### AIM OF THE TASK
Could the data below please be reproduced word for word, without the pictures?

[Bounding boxes with keypoints]
######

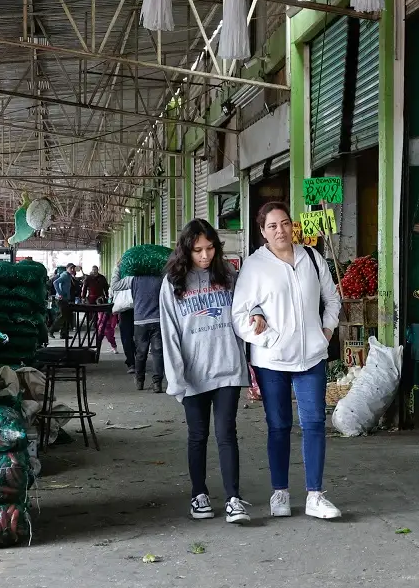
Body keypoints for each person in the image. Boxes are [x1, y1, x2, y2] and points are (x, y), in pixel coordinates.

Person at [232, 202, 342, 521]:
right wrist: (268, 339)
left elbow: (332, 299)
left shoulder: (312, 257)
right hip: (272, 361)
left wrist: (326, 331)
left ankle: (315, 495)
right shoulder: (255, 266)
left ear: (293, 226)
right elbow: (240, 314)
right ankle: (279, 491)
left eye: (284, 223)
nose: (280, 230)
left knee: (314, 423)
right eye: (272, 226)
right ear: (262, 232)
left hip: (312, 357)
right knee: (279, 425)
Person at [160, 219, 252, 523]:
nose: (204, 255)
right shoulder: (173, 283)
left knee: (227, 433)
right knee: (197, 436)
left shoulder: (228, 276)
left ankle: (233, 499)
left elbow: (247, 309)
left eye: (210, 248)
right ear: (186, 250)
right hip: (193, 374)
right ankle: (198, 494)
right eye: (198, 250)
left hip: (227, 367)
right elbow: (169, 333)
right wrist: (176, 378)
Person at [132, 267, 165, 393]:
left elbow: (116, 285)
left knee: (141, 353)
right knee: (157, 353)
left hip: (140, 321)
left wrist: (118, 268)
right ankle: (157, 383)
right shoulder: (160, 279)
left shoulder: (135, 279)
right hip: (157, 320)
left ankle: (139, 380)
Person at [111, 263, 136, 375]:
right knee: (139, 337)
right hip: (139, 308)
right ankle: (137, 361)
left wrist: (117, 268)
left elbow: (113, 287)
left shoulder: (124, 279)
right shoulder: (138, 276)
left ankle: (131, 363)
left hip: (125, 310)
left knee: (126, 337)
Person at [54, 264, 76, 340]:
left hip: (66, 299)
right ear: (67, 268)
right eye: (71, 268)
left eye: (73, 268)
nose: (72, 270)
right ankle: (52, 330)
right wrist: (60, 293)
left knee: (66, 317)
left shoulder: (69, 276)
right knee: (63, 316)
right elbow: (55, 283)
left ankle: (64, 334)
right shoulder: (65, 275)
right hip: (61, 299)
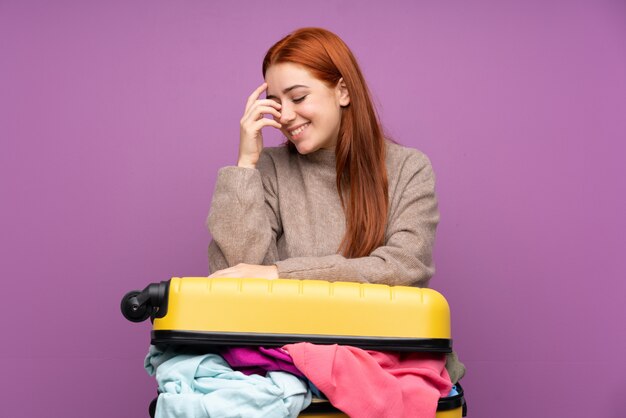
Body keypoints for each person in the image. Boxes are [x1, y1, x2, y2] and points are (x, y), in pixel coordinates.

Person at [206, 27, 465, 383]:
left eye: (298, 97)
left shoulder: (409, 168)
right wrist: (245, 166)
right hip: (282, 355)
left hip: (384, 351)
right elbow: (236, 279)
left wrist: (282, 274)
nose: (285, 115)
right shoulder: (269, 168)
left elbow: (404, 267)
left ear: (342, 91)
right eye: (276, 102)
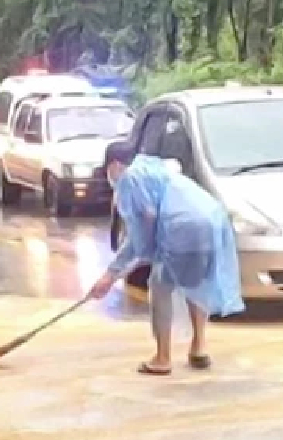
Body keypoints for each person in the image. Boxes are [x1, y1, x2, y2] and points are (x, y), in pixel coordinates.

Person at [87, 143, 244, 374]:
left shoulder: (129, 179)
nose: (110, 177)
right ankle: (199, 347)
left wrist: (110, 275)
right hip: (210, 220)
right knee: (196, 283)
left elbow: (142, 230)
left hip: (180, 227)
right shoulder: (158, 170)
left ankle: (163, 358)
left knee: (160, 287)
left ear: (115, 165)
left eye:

######

### ANSWER TO THIS EXERCISE
Body keypoints for each person in the image. Boxes are [x1, y1, x2, y2] and points are (x, y), in pixel coordinates.

Person at [232, 202, 342, 521]:
right wrist: (268, 339)
left elbow: (332, 299)
left shoulder: (312, 257)
right hip: (272, 361)
left wrist: (326, 331)
left ankle: (315, 495)
right shoulder: (255, 266)
left ear: (293, 226)
right elbow: (240, 314)
right ankle: (279, 491)
left eye: (284, 223)
nose: (280, 230)
left knee: (314, 423)
right eye: (272, 226)
right ear: (262, 232)
left hip: (312, 357)
right knee: (279, 425)
Person at [160, 219, 252, 523]:
nose: (204, 255)
right shoulder: (173, 283)
left knee: (227, 433)
right knee: (197, 436)
left shoulder: (228, 276)
left ankle: (233, 499)
left elbow: (247, 309)
left eye: (210, 248)
right ear: (186, 250)
right hip: (193, 374)
right ankle: (198, 494)
right eye: (198, 250)
left hip: (227, 367)
right elbow: (169, 333)
right wrist: (176, 378)
Person at [132, 267, 165, 393]:
left elbow: (116, 285)
left knee: (141, 353)
right knee: (157, 353)
left hip: (140, 321)
left wrist: (118, 268)
right ankle: (157, 383)
right shoulder: (160, 279)
left shoulder: (135, 279)
right hip: (157, 320)
left ankle: (139, 380)
Person at [111, 263, 136, 375]:
right knee: (139, 337)
right hip: (139, 308)
right ankle: (137, 361)
left wrist: (117, 268)
left elbow: (113, 287)
left shoulder: (124, 279)
right shoulder: (138, 276)
left ankle: (131, 363)
left hip: (125, 310)
left knee: (126, 337)
Person at [54, 264, 76, 340]:
left hip: (66, 299)
right ear: (67, 268)
right eye: (71, 268)
left eye: (73, 268)
nose: (72, 270)
right ankle: (52, 330)
right wrist: (60, 293)
left knee: (66, 317)
left shoulder: (69, 276)
right knee: (63, 316)
right elbow: (55, 283)
left ankle: (64, 334)
right shoulder: (65, 275)
right hip: (61, 299)
Body keypoints for each person in the image. Boxes are [x1, y1, x2, y2] and points are (x, y), in pixel coordinates.

Person at [206, 27, 465, 383]:
left eye: (298, 97)
left shoulder: (409, 168)
right wrist: (245, 166)
right hip: (282, 355)
left hip: (384, 351)
right elbow: (236, 279)
left wrist: (282, 274)
nose: (285, 115)
right shoulder: (269, 168)
left elbow: (404, 267)
left ear: (342, 91)
right eye: (276, 102)
Body keypoints for each person in the image. Boxes are [x1, y1, x2, y2] and points are (x, y), in pixel coordinates.

Person at [87, 143, 244, 374]:
left shoulder: (129, 179)
nose: (110, 177)
right ankle: (199, 347)
left wrist: (110, 275)
right hip: (210, 220)
right knee: (196, 283)
left elbow: (142, 230)
left hip: (180, 227)
right shoulder: (158, 170)
left ankle: (163, 358)
left knee: (160, 287)
left ear: (115, 165)
left eye:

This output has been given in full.